Commentary: The gradual growth of regionalism

Oct 14, 2009

This article first appeared in the St. Louis Beacon, Oct. 14, 2009 - Because St. Louis has so many local governments, because all major consolidation attempts over the past 80 years have failed at the ballot box or in the courts, and because the conventional wisdom among most civic leaders and the local media has been to decry localism, St. Louis itself and the more extended metropolitan governance reform community have made the area the poster region for fragmentation.

It's a bum rap.

Although St. Louis does have more municipalities per capita than any other major region, since 1950 the number has remained about the same even with a million-plus additional residents. And, more significantly, the region has steadily increased the number of inter-county governance agreements -- averaging about one every two years -- over the past half century.

Cooperation has involved many services and taken diverse forms.

The services include sanitary and solid waste (e.g., Metropolitan Sewer District), education (e.g., Cooperating School Districts), cultural institutions (e.g., Zoo-Museum District), the arts (e.g., Regional Arts Commission), transportation (e.g., Metro), public safety (e.g., Regional Justice Information System), tourism (e.g., Convention and Visitors Commission), parks and open space (e.g., Great Rivers Greenway), sports venues (e.g., Edward Jones Dome), economic development (e.g., Greater St. Louis Economic Development Council) and health care for the indigent (e.g., St. Louis Connect Care).

The forms include public authorities, special purpose districts, intergovernmental agreements, cooperative arrangements and umbrella organizations.

Most of these ventures, especially the earlier ones, involved just the City of St. Louis and St. Louis County. Why has the more affluent and larger St. Louis County repeatedly joined with the poorer and smaller city for all these services?

Partially because of enlightened self-interest explicitly acknowledged by every county executive from Lawrence Roos in the 1960s to Charlie Dooley in 2009. Partially because of civic leadership pressure for the county to do its "fair share" for the region. Partially, and perhaps more subtly, because of the county's growing desire to be seen as the prevailing regional player rather than being second banana to the city's elected leadership who still receive more media attention.

Gradually but steadily, the St. Louis area has learned how to be regional.

For example, Lambert International Airport is located in St. Louis County but is owned by the City of St. Louis. In the 1980s, the city acknowledged the county's take by giving it representation on the airport's board. In the 1990s, recognizing that landing patterns affect St. Charles County to the west, it gave that jurisdiction a board seat.

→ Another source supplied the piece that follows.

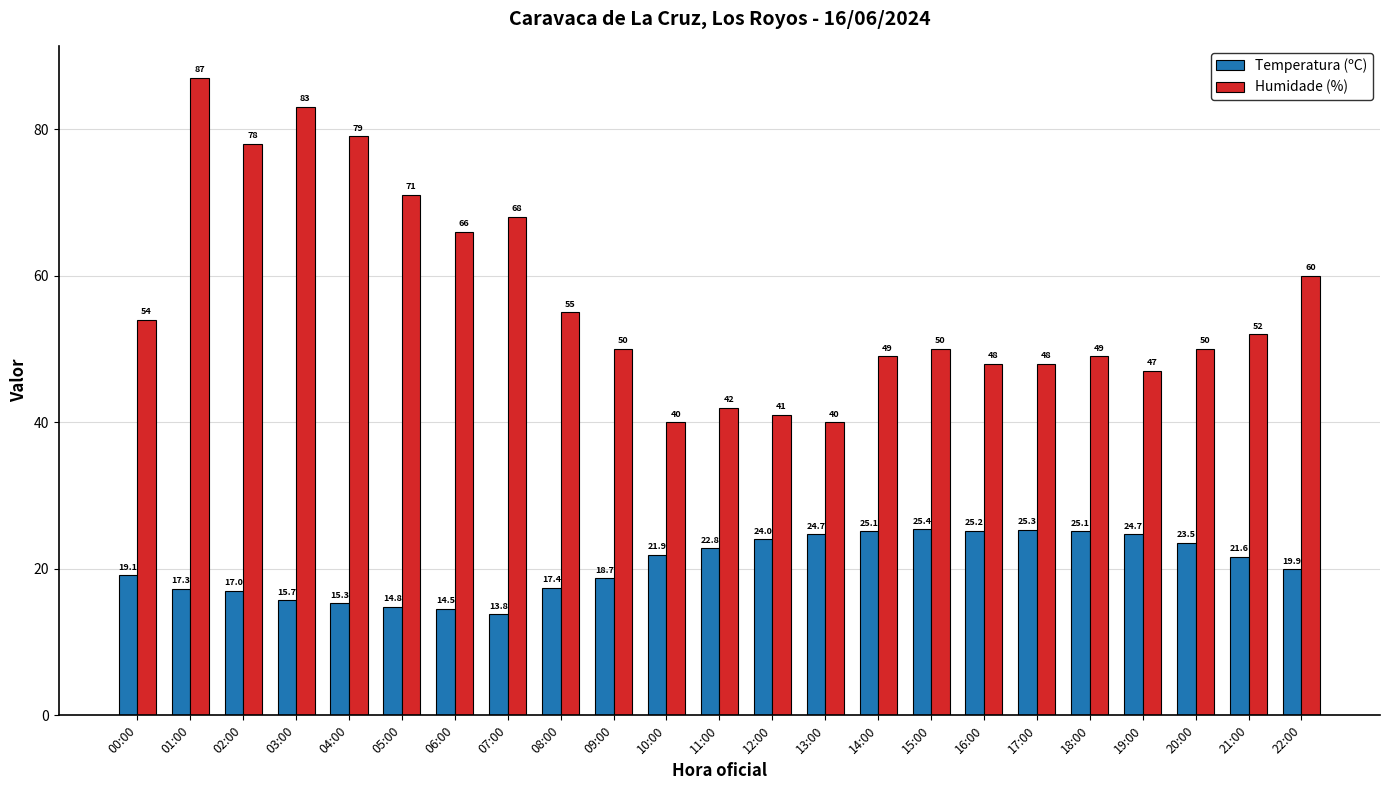

Reading left to right, transcribe all the data shown in this chart.

Temperatura (ºC): 00:00=19.1	01:00=17.3	02:00=17.0	03:00=15.7	04:00=15.3	05:00=14.8	06:00=14.5	07:00=13.8	08:00=17.4	09:00=18.7	10:00=21.9	11:00=22.8	12:00=24.0	13:00=24.7	14:00=25.1	15:00=25.4	16:00=25.2	17:00=25.3	18:00=25.1	19:00=24.7	20:00=23.5	21:00=21.6	22:00=19.9
Humidade (%): 00:00=54.0	01:00=87.0	02:00=78.0	03:00=83.0	04:00=79.0	05:00=71.0	06:00=66.0	07:00=68.0	08:00=55.0	09:00=50.0	10:00=40.0	11:00=42.0	12:00=41.0	13:00=40.0	14:00=49.0	15:00=50.0	16:00=48.0	17:00=48.0	18:00=49.0	19:00=47.0	20:00=50.0	21:00=52.0	22:00=60.0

Crises, real or manufactured, have also helped.

  • Lose a National Football League franchise to Phoenix (the Cardinals) and, in response, build a venue (Edward Jones Dome) to attract another one (the Rams).
  • When post-Cold War defense cuts generate massive layoffs at McDonnell Douglas (now Boeing), create a Greater St. Louis Economic Development Council to design a coordinated economic development strategy.
  • Fall behind in the race for conventioneers, combine efforts and increase marketing funding through a joint Convention and Visitors Commission.

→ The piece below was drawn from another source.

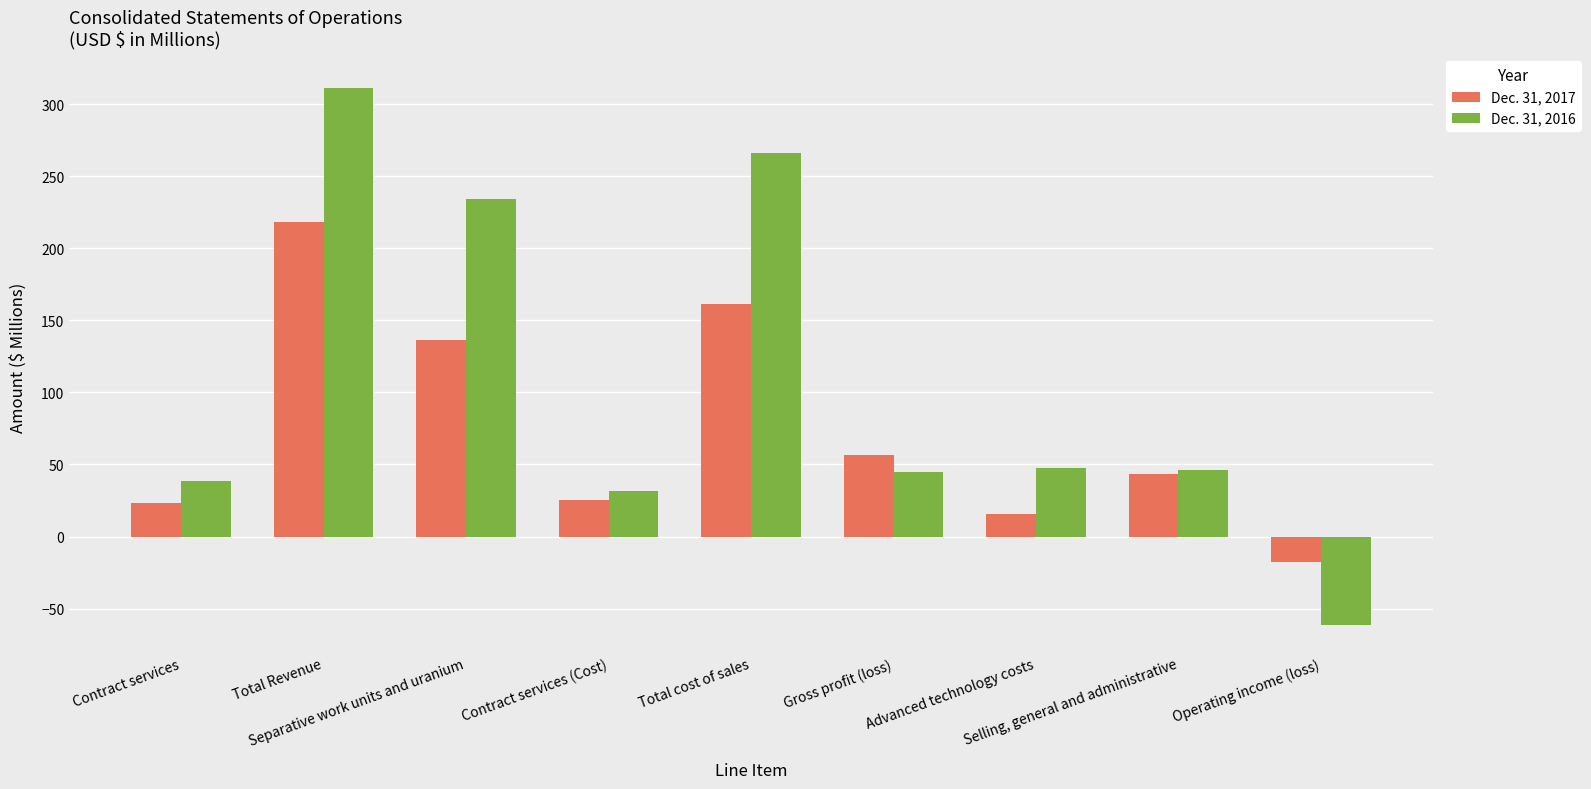

What is the greatest value displayed?

311.3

Localism is what makes the St. Louis area cozy and special. Ask residents what they like best about the region and the most common response is "small town feel with cosmopolitan amenities." One obvious way to create a "small town feel" is to have numerous municipalities. Its Jeffersonian keep-government-close-to-the-people resonates well.

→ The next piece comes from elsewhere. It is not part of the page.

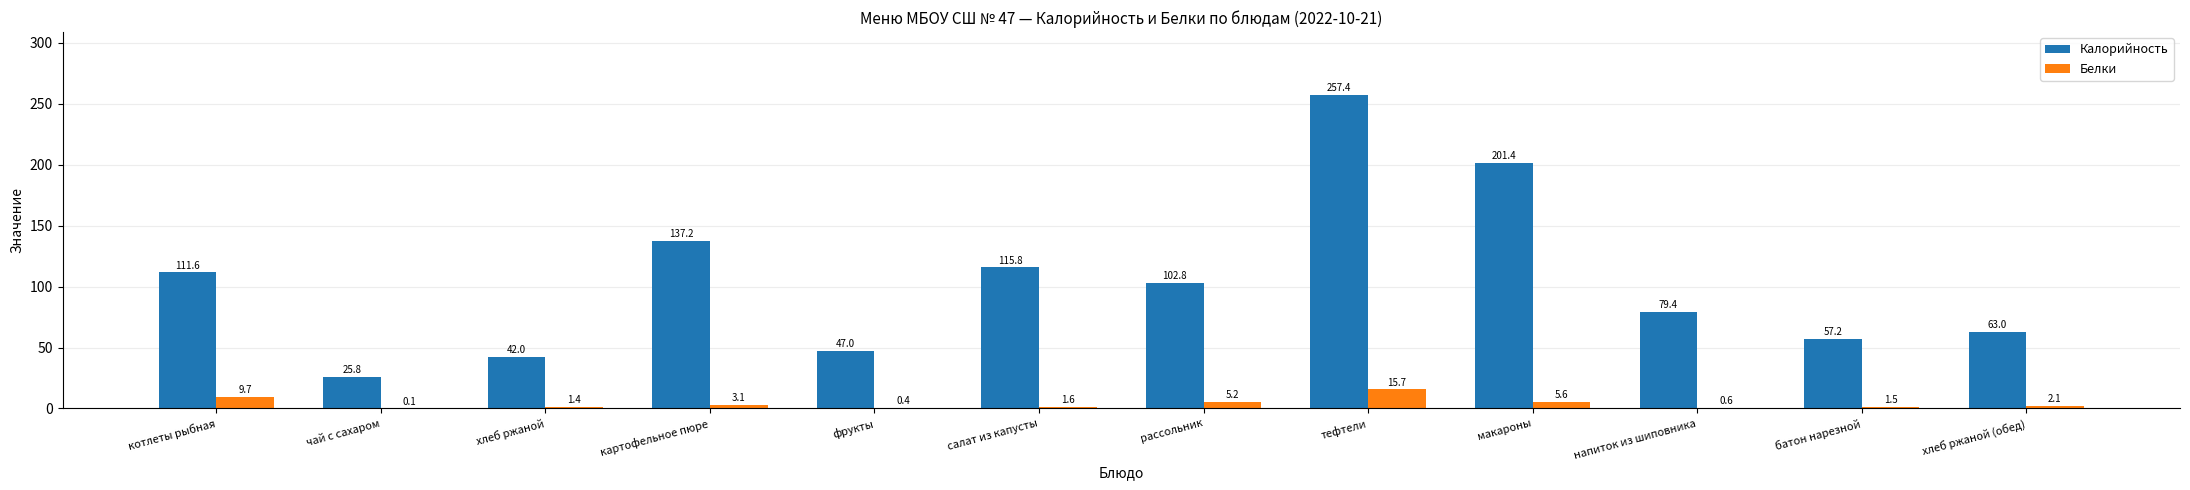

What is the sum of all Калорийность values?

1240.6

But localism and regionalism are not antonyms dueling with one another. Rather they are forces to be balanced, maintaining one (the local) while strengthening the other (the regional). Clearly there is more work yet to be done on the regional side but, as those efforts proceed, the area needs to appreciate how much it has accomplished during the past half century.

Terry Jones is professor of political science at the University of Missouri-St. Louis and author of "Fragmented by Design: Why St. Louis Has So Many Governments." This essay is based on a chapter (“Moving Toward Regionalism Incrementally: The St. Louis Case”) by Terry Jones and Don Phares in "Governing Metropolitan Regions in the 21st Century," edited by Phares and published this year by M.E. Sharpe.